V’è poi anche una questione politica (non meno preoccupante), che deve pure venir risolta con nuove regole. Queste tecnologie possono contare su due tipi di (enormi) capitali: quello economico (come detto) e quello dei dati raccolti dai profili di noi utenti. Dati che ai raccoglitori dicono che cosa? Di tutto e di più, comprese le nostre preferenze politiche. Da qui i provocatori – ma a questo punto non troppo – titoli/frecciate che Alessandro Trivilini scaglia dalle sue riflessioni del sabato. Il prossimo capitolo, che potrebbe segnare questa era tecnologica, potrebbe quindi essere la discesa nell’arena politica di uno (o più) di questi giganti. A dire il vero potrebbero averlo già fatto indirettamente: nel senso che (per ora) quei dati molto sensibili che ci concernono sono già stati utilizzati da terzi, magari anche per influenzarci economicamente ed elettoralmente.
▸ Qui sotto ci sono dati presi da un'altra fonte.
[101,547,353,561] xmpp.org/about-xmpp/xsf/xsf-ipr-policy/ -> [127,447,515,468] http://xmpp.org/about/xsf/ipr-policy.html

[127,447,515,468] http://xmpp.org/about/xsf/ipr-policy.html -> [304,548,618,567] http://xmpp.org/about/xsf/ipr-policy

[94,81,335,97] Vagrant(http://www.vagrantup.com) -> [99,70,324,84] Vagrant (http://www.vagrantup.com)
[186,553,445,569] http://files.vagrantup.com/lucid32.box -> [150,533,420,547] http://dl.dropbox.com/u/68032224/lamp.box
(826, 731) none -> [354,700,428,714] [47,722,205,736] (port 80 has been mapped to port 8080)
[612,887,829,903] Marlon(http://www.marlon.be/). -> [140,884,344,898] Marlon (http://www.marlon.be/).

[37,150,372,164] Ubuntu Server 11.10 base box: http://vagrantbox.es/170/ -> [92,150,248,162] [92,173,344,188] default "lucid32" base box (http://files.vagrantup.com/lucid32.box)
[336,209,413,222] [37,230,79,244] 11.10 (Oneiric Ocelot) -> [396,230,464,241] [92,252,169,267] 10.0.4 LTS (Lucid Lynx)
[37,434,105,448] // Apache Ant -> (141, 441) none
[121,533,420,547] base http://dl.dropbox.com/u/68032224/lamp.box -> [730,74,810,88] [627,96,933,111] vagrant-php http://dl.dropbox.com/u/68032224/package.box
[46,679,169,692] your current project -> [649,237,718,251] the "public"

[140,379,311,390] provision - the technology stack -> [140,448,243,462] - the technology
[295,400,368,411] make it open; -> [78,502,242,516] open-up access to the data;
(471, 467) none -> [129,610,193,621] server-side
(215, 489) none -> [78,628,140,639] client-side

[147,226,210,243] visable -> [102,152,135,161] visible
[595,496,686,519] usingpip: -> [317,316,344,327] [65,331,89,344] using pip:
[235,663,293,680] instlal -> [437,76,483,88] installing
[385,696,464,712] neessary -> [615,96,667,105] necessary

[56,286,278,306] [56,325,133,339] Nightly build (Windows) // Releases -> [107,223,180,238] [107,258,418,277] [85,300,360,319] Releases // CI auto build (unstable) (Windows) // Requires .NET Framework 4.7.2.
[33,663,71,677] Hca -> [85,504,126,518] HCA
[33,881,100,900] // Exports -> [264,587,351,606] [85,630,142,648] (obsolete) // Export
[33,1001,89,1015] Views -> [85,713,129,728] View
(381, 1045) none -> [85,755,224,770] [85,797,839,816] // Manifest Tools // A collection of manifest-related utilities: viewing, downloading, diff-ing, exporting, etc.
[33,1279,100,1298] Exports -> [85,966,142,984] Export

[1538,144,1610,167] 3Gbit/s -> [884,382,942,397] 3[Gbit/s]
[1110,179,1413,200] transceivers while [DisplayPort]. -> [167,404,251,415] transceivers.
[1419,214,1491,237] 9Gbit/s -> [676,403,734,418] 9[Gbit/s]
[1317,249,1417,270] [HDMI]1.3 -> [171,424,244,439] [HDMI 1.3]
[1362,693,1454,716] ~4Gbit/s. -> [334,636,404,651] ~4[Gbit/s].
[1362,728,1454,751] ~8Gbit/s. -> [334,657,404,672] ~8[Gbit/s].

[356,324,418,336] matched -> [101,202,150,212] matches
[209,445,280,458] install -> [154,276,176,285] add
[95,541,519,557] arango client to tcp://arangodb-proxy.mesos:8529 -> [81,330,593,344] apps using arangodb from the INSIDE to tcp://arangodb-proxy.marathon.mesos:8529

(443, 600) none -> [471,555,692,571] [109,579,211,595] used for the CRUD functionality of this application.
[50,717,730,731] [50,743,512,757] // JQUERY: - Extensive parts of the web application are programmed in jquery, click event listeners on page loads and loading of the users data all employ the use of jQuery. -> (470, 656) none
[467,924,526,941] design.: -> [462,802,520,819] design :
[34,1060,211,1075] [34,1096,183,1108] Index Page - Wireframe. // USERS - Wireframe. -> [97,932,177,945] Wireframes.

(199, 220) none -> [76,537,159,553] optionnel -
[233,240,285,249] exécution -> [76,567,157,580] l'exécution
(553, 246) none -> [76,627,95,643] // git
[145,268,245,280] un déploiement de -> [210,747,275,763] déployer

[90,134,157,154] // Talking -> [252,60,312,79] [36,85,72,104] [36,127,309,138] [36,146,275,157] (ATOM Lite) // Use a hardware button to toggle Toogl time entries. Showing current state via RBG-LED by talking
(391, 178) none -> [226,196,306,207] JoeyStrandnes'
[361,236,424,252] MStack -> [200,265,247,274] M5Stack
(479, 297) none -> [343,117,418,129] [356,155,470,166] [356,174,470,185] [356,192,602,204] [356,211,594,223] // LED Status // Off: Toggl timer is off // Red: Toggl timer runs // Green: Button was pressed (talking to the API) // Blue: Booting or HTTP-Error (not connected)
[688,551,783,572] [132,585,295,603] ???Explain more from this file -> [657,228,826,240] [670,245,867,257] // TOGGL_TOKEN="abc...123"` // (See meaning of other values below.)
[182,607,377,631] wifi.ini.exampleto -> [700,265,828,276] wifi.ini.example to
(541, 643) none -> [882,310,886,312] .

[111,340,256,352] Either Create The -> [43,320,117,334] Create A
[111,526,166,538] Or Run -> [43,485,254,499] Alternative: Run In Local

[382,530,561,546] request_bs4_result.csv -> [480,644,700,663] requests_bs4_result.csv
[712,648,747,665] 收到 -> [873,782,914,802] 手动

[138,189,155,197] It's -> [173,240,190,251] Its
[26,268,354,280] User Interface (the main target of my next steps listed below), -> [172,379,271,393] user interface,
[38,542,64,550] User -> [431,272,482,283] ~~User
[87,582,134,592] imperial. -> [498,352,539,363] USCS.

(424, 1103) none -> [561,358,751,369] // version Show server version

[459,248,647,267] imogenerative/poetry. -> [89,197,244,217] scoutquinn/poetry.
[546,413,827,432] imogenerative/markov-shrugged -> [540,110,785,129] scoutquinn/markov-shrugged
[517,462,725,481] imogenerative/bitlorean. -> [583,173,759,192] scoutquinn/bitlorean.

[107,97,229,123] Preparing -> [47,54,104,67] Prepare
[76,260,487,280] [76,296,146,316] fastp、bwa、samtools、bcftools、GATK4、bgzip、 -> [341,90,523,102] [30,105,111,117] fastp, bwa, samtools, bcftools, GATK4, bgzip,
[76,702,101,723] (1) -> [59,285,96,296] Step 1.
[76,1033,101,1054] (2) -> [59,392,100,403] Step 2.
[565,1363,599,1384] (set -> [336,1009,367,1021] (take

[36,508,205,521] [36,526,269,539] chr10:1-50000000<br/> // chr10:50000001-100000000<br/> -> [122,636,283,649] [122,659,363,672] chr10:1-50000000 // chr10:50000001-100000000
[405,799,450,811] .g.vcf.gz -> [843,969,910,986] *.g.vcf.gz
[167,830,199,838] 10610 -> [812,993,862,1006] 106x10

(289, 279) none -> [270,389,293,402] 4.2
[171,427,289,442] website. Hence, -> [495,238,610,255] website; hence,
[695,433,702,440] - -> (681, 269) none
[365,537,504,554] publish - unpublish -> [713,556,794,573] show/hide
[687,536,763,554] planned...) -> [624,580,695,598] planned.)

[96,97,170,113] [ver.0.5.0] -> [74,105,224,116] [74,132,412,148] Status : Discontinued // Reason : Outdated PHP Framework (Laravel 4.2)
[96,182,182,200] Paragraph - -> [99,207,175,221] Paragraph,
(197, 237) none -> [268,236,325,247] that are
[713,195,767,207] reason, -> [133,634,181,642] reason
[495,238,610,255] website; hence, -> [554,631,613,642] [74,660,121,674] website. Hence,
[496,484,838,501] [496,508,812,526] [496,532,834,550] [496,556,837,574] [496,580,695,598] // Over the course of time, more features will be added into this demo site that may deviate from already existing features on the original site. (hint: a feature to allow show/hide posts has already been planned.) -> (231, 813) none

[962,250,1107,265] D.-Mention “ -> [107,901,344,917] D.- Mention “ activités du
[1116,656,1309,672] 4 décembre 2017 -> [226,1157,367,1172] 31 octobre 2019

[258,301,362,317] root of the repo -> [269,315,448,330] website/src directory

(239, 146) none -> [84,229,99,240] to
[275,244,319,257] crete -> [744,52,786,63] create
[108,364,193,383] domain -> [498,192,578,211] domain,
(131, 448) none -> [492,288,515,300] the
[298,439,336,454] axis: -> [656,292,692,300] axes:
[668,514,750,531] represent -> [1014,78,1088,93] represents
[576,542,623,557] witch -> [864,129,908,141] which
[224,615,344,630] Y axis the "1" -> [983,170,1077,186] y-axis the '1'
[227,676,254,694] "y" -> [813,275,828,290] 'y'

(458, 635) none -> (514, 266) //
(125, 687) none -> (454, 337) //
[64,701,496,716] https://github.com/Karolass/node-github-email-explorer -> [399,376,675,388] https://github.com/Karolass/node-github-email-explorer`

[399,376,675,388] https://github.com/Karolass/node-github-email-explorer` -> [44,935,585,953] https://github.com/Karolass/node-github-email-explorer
Terzo problema che necessita anch’esso di regole è quello della tassazione dei loro utili. Spesso i Giganti della rete scelgono di piazzare le loro sedi fiscali in paradisi, mentre gli affari e gli utili li fanno nei singoli Stati nazionali. Sfuggono dunque a una più equa tassazione locale. Il che genera un doppio squilibrio: da una parte sono la causa di grossi cambiamenti/stravolgimenti strutturali a livello di singoli Stati e, dall’altra, ribaltano sulle nostre economie (sullo Stato sociale) il compito di tamponare gli effetti sociali.

Insomma, si impongono riflessioni urgenti sulla necessità di trovare e anche di imporre regole. L’Europa è divisa. Se così è, non resta altro da fare che partire in ordine sparso dagli Stati nazionali invece che continuare a temporeggiare.